Exercise objective: Arrange the lines as a JSON list of strings, one string per line with blank lines omitted, beginning at the line that contains "### Project Installation" and stopping after the line that contains "## Rationale". Include only those lines from the rows below.

+++

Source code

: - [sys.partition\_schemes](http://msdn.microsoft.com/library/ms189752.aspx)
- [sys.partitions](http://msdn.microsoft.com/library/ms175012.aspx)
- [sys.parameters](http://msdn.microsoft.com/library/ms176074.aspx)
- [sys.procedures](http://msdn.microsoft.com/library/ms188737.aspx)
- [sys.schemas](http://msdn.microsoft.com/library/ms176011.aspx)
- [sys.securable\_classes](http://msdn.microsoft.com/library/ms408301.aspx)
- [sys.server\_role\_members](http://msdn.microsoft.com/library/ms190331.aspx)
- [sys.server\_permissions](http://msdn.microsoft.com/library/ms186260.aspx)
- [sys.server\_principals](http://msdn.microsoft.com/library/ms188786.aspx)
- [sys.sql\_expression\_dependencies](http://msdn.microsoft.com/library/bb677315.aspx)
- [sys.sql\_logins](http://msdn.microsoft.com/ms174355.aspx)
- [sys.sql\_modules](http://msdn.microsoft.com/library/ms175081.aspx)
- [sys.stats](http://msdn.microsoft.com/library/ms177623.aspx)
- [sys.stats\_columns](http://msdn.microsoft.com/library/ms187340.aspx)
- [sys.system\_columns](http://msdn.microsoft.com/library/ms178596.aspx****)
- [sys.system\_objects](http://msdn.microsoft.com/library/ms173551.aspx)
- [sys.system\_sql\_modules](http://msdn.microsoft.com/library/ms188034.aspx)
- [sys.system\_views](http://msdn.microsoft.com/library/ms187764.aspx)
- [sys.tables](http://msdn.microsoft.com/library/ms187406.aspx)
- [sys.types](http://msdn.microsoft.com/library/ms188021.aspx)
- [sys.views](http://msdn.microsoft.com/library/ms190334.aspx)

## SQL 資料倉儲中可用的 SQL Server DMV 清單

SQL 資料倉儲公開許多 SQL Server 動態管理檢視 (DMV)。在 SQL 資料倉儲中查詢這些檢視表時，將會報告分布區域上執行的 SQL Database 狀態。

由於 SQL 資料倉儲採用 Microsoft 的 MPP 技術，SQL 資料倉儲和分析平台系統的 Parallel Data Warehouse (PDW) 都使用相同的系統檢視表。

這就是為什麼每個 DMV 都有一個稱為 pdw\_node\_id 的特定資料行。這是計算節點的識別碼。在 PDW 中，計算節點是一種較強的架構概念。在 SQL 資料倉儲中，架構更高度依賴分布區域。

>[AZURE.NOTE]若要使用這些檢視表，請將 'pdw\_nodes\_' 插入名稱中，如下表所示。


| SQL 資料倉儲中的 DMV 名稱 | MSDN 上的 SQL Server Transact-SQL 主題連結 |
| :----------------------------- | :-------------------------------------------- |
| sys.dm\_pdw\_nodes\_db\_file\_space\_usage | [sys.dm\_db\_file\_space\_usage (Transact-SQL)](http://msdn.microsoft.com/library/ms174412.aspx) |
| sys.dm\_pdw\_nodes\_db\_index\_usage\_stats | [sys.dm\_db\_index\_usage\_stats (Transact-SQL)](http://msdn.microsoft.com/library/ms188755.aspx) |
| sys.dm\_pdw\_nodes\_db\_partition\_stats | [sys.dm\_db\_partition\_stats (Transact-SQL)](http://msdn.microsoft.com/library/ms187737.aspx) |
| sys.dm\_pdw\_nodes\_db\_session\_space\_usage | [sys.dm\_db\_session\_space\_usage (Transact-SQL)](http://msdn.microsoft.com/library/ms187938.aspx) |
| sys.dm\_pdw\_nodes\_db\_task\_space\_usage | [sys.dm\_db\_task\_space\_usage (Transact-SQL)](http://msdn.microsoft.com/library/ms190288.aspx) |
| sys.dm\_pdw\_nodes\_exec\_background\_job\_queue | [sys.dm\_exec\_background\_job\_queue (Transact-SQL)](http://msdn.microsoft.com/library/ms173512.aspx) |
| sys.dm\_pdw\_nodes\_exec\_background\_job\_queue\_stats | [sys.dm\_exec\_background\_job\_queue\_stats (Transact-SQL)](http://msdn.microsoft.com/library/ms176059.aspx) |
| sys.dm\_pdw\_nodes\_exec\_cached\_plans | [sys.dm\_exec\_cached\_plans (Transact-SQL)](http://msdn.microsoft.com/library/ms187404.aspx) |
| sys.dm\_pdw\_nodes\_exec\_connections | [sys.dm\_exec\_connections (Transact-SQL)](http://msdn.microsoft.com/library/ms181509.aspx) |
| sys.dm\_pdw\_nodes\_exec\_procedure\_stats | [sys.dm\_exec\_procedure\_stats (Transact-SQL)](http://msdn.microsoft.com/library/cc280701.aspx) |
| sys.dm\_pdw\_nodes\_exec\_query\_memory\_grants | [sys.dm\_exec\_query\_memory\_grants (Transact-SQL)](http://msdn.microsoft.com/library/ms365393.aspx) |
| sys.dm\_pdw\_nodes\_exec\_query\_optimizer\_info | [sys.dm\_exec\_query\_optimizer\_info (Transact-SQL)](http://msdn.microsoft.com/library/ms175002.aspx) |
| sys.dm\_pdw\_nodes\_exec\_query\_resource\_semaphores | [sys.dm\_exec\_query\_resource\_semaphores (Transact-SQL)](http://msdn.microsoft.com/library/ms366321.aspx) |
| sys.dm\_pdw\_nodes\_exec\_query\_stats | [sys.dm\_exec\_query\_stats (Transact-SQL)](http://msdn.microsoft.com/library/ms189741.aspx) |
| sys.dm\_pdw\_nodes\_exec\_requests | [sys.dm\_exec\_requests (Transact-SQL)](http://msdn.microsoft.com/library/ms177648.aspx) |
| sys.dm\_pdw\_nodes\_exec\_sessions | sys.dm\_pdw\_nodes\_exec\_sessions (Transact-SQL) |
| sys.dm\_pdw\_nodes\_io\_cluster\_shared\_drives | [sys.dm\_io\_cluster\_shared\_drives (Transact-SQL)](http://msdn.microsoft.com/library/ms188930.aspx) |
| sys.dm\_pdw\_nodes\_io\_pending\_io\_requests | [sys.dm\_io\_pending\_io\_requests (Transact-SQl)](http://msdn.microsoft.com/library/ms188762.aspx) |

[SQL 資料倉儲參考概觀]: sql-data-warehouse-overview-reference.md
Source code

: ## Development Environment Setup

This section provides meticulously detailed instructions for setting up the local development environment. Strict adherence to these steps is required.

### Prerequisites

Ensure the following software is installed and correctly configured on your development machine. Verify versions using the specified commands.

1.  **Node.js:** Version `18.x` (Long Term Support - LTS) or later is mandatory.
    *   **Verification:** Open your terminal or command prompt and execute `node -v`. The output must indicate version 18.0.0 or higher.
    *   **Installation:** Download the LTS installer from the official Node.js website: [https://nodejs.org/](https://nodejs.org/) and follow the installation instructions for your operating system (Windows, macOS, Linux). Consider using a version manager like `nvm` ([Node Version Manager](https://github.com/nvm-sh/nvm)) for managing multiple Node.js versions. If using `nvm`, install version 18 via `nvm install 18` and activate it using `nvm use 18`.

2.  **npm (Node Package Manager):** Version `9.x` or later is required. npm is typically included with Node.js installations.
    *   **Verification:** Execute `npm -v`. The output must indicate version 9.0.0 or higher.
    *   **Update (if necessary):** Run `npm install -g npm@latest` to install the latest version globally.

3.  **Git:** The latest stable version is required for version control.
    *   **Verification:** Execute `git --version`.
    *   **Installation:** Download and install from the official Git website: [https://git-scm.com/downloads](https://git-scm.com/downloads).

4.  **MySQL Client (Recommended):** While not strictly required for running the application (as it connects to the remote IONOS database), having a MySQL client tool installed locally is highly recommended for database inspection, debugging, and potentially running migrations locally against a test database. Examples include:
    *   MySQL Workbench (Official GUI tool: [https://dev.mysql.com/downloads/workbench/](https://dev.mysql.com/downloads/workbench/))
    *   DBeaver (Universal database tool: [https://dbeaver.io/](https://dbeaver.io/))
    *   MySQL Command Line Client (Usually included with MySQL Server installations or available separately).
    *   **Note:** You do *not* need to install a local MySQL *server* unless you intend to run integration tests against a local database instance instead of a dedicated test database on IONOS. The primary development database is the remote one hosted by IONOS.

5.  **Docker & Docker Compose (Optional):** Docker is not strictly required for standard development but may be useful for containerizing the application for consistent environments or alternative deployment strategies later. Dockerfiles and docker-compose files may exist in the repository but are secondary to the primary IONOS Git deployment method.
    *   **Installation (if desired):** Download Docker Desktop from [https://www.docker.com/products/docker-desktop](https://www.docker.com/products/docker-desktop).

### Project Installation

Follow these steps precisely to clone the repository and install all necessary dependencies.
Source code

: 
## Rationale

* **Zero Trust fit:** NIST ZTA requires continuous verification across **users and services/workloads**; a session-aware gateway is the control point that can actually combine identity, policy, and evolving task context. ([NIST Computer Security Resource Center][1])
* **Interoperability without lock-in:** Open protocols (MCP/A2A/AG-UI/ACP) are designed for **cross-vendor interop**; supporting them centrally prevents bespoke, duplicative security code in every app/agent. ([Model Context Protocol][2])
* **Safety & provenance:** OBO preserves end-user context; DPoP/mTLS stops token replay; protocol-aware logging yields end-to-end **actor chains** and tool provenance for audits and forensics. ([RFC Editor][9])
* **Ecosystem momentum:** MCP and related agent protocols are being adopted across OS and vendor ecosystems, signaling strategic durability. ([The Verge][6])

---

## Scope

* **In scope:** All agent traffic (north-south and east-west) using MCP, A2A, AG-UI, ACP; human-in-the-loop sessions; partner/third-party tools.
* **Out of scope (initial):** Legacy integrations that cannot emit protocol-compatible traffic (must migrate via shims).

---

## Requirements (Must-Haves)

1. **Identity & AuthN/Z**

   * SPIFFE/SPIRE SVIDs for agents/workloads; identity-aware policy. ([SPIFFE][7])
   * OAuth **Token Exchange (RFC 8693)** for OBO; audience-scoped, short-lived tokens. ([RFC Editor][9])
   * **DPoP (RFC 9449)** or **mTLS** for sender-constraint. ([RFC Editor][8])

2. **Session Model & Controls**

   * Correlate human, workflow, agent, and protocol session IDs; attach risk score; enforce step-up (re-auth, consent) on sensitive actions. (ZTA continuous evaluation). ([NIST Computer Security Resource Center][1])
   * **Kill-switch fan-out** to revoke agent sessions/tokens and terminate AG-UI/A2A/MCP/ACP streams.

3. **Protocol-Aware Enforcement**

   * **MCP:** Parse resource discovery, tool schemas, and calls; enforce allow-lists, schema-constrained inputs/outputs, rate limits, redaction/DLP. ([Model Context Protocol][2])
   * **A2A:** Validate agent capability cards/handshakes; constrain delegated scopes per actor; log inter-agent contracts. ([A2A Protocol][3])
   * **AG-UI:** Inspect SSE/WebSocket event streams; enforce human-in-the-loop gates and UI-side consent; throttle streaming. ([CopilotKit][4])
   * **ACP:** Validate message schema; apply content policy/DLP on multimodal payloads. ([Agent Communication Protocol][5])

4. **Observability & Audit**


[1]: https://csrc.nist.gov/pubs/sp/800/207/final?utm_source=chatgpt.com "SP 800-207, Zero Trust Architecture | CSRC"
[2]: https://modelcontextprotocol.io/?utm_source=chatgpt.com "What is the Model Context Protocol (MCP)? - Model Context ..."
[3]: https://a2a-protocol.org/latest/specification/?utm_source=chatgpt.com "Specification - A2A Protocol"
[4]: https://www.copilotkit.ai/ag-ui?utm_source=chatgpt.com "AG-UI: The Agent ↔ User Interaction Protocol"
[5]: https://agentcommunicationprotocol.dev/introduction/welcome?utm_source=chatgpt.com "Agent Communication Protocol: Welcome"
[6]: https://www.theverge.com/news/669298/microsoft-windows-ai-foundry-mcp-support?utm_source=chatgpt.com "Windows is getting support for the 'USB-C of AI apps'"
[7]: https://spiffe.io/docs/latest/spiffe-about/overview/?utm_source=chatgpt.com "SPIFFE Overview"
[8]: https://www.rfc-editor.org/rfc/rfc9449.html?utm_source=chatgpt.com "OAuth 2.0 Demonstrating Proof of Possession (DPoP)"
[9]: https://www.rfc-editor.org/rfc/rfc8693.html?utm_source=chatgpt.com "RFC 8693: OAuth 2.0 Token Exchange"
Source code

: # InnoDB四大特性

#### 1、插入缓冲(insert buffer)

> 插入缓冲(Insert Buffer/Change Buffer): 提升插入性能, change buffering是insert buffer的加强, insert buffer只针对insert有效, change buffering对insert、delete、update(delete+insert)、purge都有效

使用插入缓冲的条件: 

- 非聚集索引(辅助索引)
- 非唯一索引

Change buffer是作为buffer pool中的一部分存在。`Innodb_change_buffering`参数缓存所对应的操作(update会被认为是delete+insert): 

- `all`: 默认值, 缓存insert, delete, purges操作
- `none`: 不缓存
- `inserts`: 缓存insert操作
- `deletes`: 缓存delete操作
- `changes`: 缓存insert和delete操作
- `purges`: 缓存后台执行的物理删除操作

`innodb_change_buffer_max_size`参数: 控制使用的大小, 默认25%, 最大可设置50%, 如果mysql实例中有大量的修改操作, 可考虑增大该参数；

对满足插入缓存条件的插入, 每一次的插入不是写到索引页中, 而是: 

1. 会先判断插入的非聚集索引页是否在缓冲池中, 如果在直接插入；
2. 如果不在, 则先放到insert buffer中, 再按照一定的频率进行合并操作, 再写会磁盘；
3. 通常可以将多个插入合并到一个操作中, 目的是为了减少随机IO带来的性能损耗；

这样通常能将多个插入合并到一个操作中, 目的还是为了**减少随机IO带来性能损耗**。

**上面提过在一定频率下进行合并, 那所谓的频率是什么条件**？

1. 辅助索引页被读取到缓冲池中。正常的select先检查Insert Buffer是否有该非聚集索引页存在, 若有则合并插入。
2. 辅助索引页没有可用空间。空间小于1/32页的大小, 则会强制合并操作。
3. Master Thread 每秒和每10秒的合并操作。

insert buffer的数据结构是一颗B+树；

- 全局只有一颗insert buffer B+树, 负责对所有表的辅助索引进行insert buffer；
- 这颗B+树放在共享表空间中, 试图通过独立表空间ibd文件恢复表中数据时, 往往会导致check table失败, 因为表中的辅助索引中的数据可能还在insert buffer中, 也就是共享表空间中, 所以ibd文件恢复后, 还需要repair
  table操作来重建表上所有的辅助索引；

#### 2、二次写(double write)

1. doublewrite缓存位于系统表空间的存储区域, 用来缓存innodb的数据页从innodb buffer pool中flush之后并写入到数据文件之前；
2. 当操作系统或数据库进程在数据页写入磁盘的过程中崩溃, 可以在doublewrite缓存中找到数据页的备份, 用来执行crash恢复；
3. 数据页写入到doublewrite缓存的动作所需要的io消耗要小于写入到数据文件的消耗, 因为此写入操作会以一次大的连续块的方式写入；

+++

Answer for the task:
[
  "### Project Installation",
  "Follow these steps precisely to clone the repository and install all necessary dependencies.",
  "Source code",
  ": ",
  "## Rationale"
]